By later that day, it was pretty apparent that things were, indeed, going well.
There was tray after tray of food cooked up and brought in by hundreds of volunteers. People sat at the tables, eating from plates piled high with turkey, stuffing, mashed sweet potatoes and green beans, as volunteers went around, asking if they wanted more.
Music thumped at Royal Esquire Club in Seattle’s Columbia City as people took to the dance floor and children chased each other in between sporadic stints of helping to clear the tables.
A photographer who had donated his services set up an area where families and friends posed together or got their pictures taken with Bailey.
“I wanted to make it a fun atmosphere — all you can eat, music,” Bailey said. “I wanted the community to come out, relax, have a good time.”
Bailey, 42, who played with the Huskies from 1989 through the 1991 national championship season, and also with NFL Europe on the Frankfurt Galaxy team, grew up in the Rainier Valley/Columbia City area. He coached football at Franklin High School and is now a social worker for King County.
He started his foundation — and the Family Feast — as a way of giving back to that community.
“I am a blessed man,” Bailey wrote on a placard displayed at the event. “My beliefs require me to exercise personal responsibility for others in this city. No one should be hungry in our city. We have enough resources, collectively, to ensure that no one go without a good meal.”
His two-year-old nonprofit foundation, which is funded by personal donations and is in the process of getting 501c3 status, is focused on doing acts of kindness.
Last year, it sponsored a family for Christmas, providing gifts and food and paying for outstanding bills. This year, it will be sponsoring two families for Christmas. The goal is to provide various types of relief year round.
The Family Feast started last year
not only to help those in need, but to bring together and celebrate the community.
Dozens of volunteers served 250 people last year.
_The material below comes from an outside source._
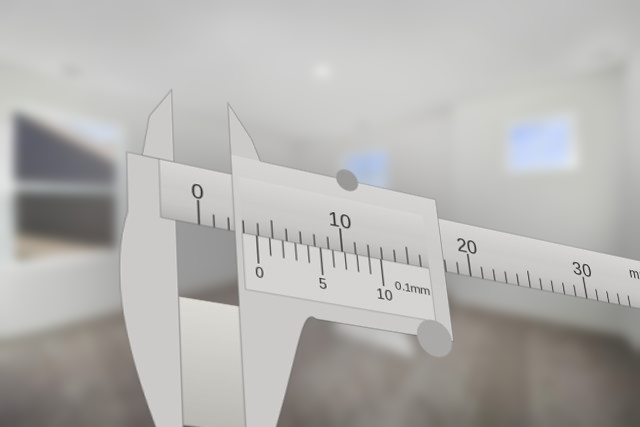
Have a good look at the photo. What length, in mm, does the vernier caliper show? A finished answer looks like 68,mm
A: 3.9,mm
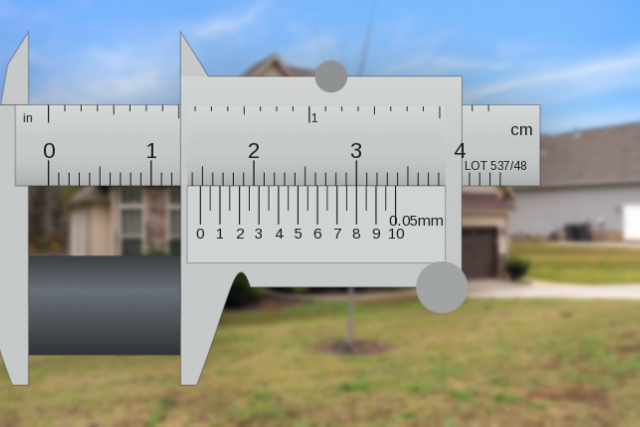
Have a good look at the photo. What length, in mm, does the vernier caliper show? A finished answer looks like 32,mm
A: 14.8,mm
This year, they were on track to do the same.
More than a hundred volunteers had already shown up, helping dish out food and sitting down at tables to talk if people wanted the company.
“We want to fill their spirits, not just their stomachs,” said Yedit Bailey, an elementary-school secretary and Mario Bailey’s wife.
Yedit Bailey talked about some people she met at this year’s feast: The woman who told her she hadn’t eaten in four days; the man who rode by bus and bicycle to the feast in order to get some to-go boxes filled with food to take home to his family.
David, a 50-year-old man who is homeless and who declined to give his last name, said he knew of several shelters and missions that were hosting Thanksgiving meals.
But he decided to come to the Family Feast because “you can get more soul food, more food cooked with love here.”
David’s friend Unise, who also declined to give a last name, said she decided to come to the feast for a change of scenery from downtown Seattle.
“This comes from the heart,” she said of the food and festivities. “There are people dancing, music — it’s a nice time. It’s my first year here. It won’t be my last.”